Politikus ulung dengan kata-kata yang mantap dan penuh kepercayaan diri. Suaranya meledak-ledak disaat menyuarakan kebenaran dan keyakinannya. Bahkan tanpa ragu untuk mengkritisi lawan atau kawan-kawannya.
Aksi beliau dalam mengkritisi Komisi Pemberantasan Korupsi (KPK) sekilas seperti sebagai tindakan pelemahan atau bahkan seakan meminta KPK dibubarkan. Bagaimana beliau mengkritisi seorang Nazzarudin yang dianggap sebagai sumber data keadilan. Seorang sebagai terdakwa dan terpidana, dianggap sebagai dewa kebenaran bahkan penyuara kebenaran. Dari kata-kata beliau tersirat jelas begitu perhatian dan sayangnya beliau kepada KPK dengan memberikan tekanan-tekanan agar KPK melakukan intropeksi diri untuk menjadi lembaga yang sesuai dengan tugasnya.
Sindiran-sindiran beliau mengenai Operasi Tangkap Tangan (OTT) yang nilainya “kecil” jika dibandingkan dengan megakorupsi seperti Bank Century, Hambalang dan lain-lain. Begitu lugas beliau mengkritisinya tidak memakai “basa-basi”. Tentunya KPK harus menyadari bahwa kritik itu untuk perbaikan bukan menjatuhkan, ada kalanya “anak manja” itu harus dibentak atau disentil.
Perseteruan beliau dengan Partai Keadilan Sejahtera (PKS) yang berujung pada pemecatan. Dalam keputusan peradilan beliau dinyatakan menang melawan PKS, bahkan PKS dikenakan kewajiban untuk membayar denda kepada beliau.
Apakah beliau jadi jumawa atau bahkan sombong?
Tidak sama sekali, malah beliau dengan baik memberikan masukan kepada partai yang ikut mendidik beliau menjadi seorang politisi yang handal dan lugas. Twit-twit beliau secara lembut memberikan kepada rekan-rekannya di partai. Bagaimana mungkin seorang yang telah “dicampakkan” oleh partainya, bukannya berpindah partai akan tetapi malah memberikan support pada partai tersebut.

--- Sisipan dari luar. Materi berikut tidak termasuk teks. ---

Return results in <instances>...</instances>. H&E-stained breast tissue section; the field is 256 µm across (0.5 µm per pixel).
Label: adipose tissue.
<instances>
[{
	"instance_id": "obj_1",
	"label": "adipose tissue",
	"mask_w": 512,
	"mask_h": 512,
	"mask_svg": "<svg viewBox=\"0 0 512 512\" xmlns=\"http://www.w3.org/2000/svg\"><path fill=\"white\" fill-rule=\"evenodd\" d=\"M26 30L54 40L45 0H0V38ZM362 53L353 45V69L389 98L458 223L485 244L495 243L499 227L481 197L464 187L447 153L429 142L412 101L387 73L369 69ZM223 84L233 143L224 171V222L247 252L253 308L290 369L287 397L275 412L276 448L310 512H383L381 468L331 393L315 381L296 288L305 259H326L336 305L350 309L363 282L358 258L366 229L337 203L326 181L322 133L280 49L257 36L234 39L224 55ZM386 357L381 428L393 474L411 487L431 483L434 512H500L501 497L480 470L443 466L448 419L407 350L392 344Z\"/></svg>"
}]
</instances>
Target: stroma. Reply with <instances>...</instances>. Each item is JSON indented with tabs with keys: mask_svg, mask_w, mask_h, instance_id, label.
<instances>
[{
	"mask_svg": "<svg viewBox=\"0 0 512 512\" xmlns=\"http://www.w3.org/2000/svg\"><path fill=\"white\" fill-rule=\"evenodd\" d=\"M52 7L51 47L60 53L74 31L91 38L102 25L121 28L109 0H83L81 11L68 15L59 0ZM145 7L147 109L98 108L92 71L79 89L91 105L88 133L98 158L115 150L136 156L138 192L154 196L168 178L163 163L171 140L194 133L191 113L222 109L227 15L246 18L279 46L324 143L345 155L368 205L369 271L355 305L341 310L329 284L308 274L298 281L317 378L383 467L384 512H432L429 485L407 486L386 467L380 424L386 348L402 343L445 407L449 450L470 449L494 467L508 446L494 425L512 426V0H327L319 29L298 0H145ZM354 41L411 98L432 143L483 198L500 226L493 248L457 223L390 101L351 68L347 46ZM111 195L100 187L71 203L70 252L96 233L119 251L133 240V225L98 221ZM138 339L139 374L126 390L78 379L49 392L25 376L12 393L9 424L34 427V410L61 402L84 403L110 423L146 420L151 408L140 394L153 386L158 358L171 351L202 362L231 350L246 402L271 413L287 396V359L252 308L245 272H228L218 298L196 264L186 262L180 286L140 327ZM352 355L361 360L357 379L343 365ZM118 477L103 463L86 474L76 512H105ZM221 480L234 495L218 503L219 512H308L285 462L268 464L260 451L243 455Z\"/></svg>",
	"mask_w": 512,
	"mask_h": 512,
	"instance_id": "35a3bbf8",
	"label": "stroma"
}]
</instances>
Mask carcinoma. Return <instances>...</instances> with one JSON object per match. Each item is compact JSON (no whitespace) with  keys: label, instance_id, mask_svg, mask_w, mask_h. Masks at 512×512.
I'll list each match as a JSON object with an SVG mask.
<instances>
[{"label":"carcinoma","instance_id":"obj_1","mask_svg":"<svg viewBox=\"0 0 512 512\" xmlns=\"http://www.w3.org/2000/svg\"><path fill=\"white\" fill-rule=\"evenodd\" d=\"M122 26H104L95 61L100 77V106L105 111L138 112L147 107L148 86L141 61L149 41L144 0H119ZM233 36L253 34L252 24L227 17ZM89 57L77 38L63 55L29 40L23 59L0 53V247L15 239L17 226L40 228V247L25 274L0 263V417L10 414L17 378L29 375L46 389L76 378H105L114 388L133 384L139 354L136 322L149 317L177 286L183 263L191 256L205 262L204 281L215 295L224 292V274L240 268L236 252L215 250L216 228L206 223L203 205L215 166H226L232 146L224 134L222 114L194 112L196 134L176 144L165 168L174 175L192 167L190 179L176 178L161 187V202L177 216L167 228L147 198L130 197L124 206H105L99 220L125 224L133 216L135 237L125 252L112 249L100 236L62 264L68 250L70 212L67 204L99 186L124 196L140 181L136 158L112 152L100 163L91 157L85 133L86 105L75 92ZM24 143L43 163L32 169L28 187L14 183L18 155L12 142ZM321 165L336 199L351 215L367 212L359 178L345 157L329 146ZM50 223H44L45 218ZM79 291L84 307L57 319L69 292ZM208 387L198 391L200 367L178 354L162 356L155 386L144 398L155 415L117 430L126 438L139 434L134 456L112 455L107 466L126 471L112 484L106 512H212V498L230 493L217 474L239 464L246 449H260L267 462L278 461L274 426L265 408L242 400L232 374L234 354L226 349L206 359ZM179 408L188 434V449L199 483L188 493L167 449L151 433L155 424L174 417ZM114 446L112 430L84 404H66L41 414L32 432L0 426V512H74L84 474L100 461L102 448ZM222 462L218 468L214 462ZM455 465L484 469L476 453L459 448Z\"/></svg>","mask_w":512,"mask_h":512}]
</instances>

Dalam dunia politik sekarang, tanpa dicampakkan terkadang sudah meninggalkan partainya sendiri untuk bergabung dengan partai lain atau bahkan dengan partai yang berseberangan. Andai beliau berhasrat membuat “PKS Tandingan” tidak lah sesuatu yang berat bagi beliau.
Dalam puisi beliau :
Dan seperti nostalgia,
Jalanku menyusuri sepi,
Menyingkap kabut,
Membelah hutan belantara,
Menyabari rute yang berliku; mendaki dan menuruni lembah yg tak kU kenal…
Hanya untuk membuktikan niat, dan keyakinan; kesetiaan pada janji…bahwa aku tetap di sini..
Ketajaman kata-kata beliau bagai pedang. Kawan dan lawan menjadi segan. Bahkan dipenghujung tugasnya sebagai anggota Dewan Perwakilan Rakyat (DPR) beliau dengan berani menyampaikan ide-ide yang populer, ide-ide yang terkadang digunakan para politisi untuk menarik simpati masyarakat.
Pedang itu begitu tajam dan kuat, ada kalanya terselip rasa khawatir jika pedang itu jatuh ke tangan orang jahat. Bagaimanapun beliau adalah seorang manusia yang kadang dapat berbuat kesalahan tanpa disengaja.
Beliau sangat yakin akan tindakannya meskipun dibenci oleh kawan atau lawannya.
Ini jalanku,
Jalan yang kusadari sedari awal,
Yang kU tahu pasti sulit berliku,
Jalan keikhlasan, Yang tak mungkin ditempuh oleh maksud lahiri…
Inilah jalanku, Menyeru kepadaNya, Mengajak mu berburu cintaNya,
Jalan pembuktian yang tak mudah, Yang tak biasa…
Semoga beliau selalu istiqomah dalam perjuangannya.